Verhandlungen mit FARC: verhaltener Optimismus angesagt

26.09.2012 | von Peter Stirnimann

Präsident Santos trat am 27. August ans Rednerpult und seine knapp dreiminütige Sondersendung schlug wie eine Bombe aus heiterem Himmel ein. Er führte aus: MitbürgerInnen! Vom ersten Tag meiner Regierung an bin ich der verfassungsmässigen Verpflichtung nachgekommen, den Frieden zu suchen.

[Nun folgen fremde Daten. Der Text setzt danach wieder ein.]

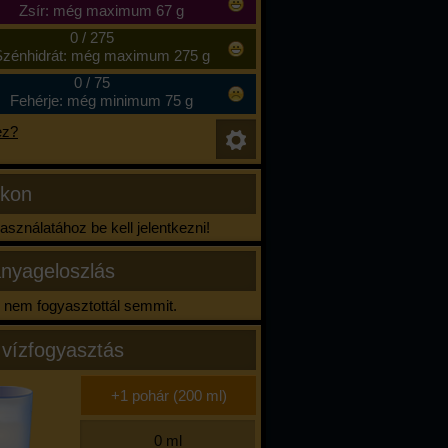
Zsír: még maximum 67 g
0
/
275
zénhidrát: még maximum 275 g
0
/
75
Fehérje: még minimum 75 g
ez?
ikon
sználatához be kell jelentkezni!
nyageloszlás
nem fogyasztottál semmit.
 vízfogyasztás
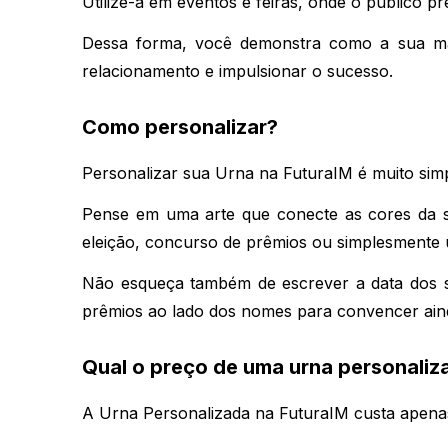
Utilize-a em eventos e feiras, onde o público p
Dessa forma, você demonstra como a sua marc
relacionamento e impulsionar o sucesso.
Como personalizar?
Personalizar sua Urna na FuturaIM é muito simpl
Pense em uma arte que conecte as cores da su
eleição, concurso de prêmios ou simplesmente 
Não esqueça também de escrever a data dos so
prêmios ao lado dos nomes para convencer ainda
Qual o preço de uma urna personaliz
A Urna Personalizada na FuturaIM custa apenas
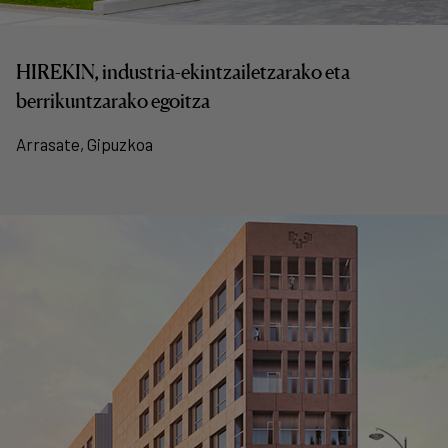
HIREKIN, industria-ekintzailetzarako eta
berrikuntzarako egoitza
Arrasate, Gipuzkoa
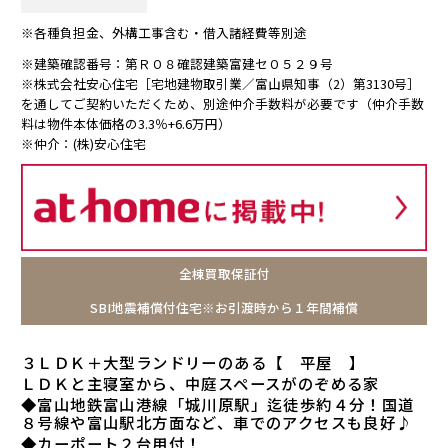
※各種負担金、外構工事含む・借入諸経費等別途
※建築確認番号：第Ｒ０８確認建築富建セ０５２９号
※株式会社安心住宅［宅地建物取引業／富山県知事（2）第3130号］
を通してご契約いただくため、別途仲介手数料が必要です（仲介手数
料は物件本体価格の3.3％+6.6万円）
※仲介：(株)安心住宅
全棟買取保証付
SBI地震補償付住宅※お引渡時から１年間補償
３ＬＤＫ＋大型ランドリーのある【 平屋 】
ＬＤＫと主寝室から、中庭スペースがのぞめる家
◆富山地鉄富山港線「城川原駅」迄徒歩約４分！国道
８号線や富山駅北方面など、車でのアクセスも良好♪
◆カーポート２台用付！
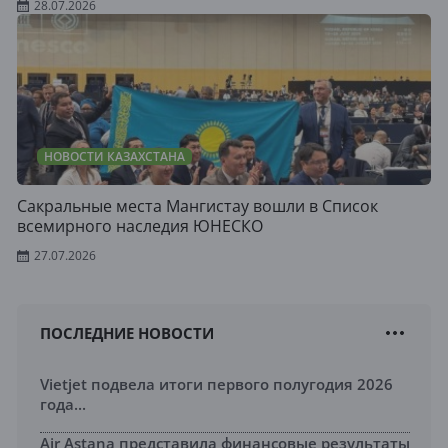
28.07.2026
НОВОСТИ КАЗАХСТАНА
Сакральные места Мангистау вошли в Список
всемирного наследия ЮНЕСКО
27.07.2026
ПОСЛЕДНИЕ НОВОСТИ
Vietjet подвела итоги первого полугодия 2026
года...
Air Astana представила финансовые результаты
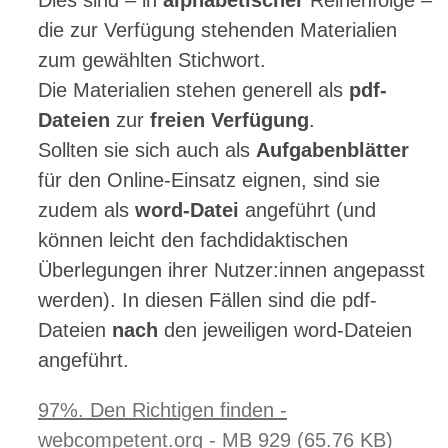
Dies sind – in
alphabetischer
Reihenfolge –
die zur Verfügung stehenden Materialien
zum gewählten Stichwort.
Die Materialien stehen generell als
pdf-
Dateien
zur
freien Verfügung
.
Sollten sie sich auch als
Aufgabenblätter
für den Online-Einsatz eignen, sind sie
zudem als
word-Datei
angeführt (und
können leicht den fachdidaktischen
Überlegungen ihrer Nutzer:innen angepasst
werden). In diesen Fällen sind die pdf-
Dateien
nach
den jeweiligen word-Dateien
angeführt.
97%. Den Richtigen finden -
webcompetent.org - MB 929 (65.76 KB)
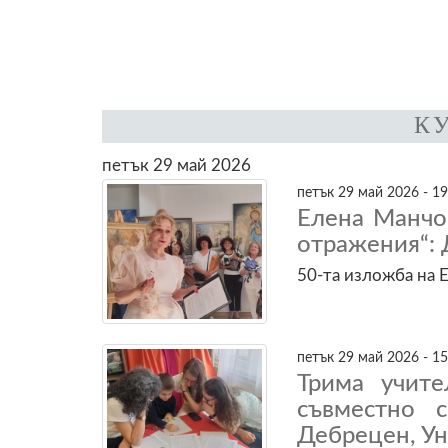
К
петък 29 май 2026
петък 29 май 2026 - 19
Елена Манчо
отражения“: 
50-та изложба на 
петък 29 май 2026 - 15
Трима учите
съвместно 
Дебрецен, Ун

In diesem Sinne wurden Sondierungs-Gespräche mit der FARC-Guerilla geführt, um das Ende des Konfliktes zu suchen......Die KolumbianerInnen können volles Vertrauen haben, dass die Regierung mit Besonnenheit, Seriosität und Standhaftigkeit handeln wird und das Wohl und die Ruhe aller BewohnerInnen unseres Landes voranstellen. Danke!

Die politischen Debatten im Land haben damit neues Futter erhalten. Das Pendel zwischen Krieg und Frieden schlägt nach 50 Jahren bewaffnetem Konflikt mit den Guerillas und den Paramilitärs zur Zeit auf die Seite des Friedens, wie Repräsentativumfragen zeigen. Heute sind etwa Dreiviertel der befragten KolumbianerInnen für politische Verhandlungen des Konflikts. Die Stimmung im Land ist verhalten optimistisch bis skeptisch. Es gibt durchaus Gründe dazu.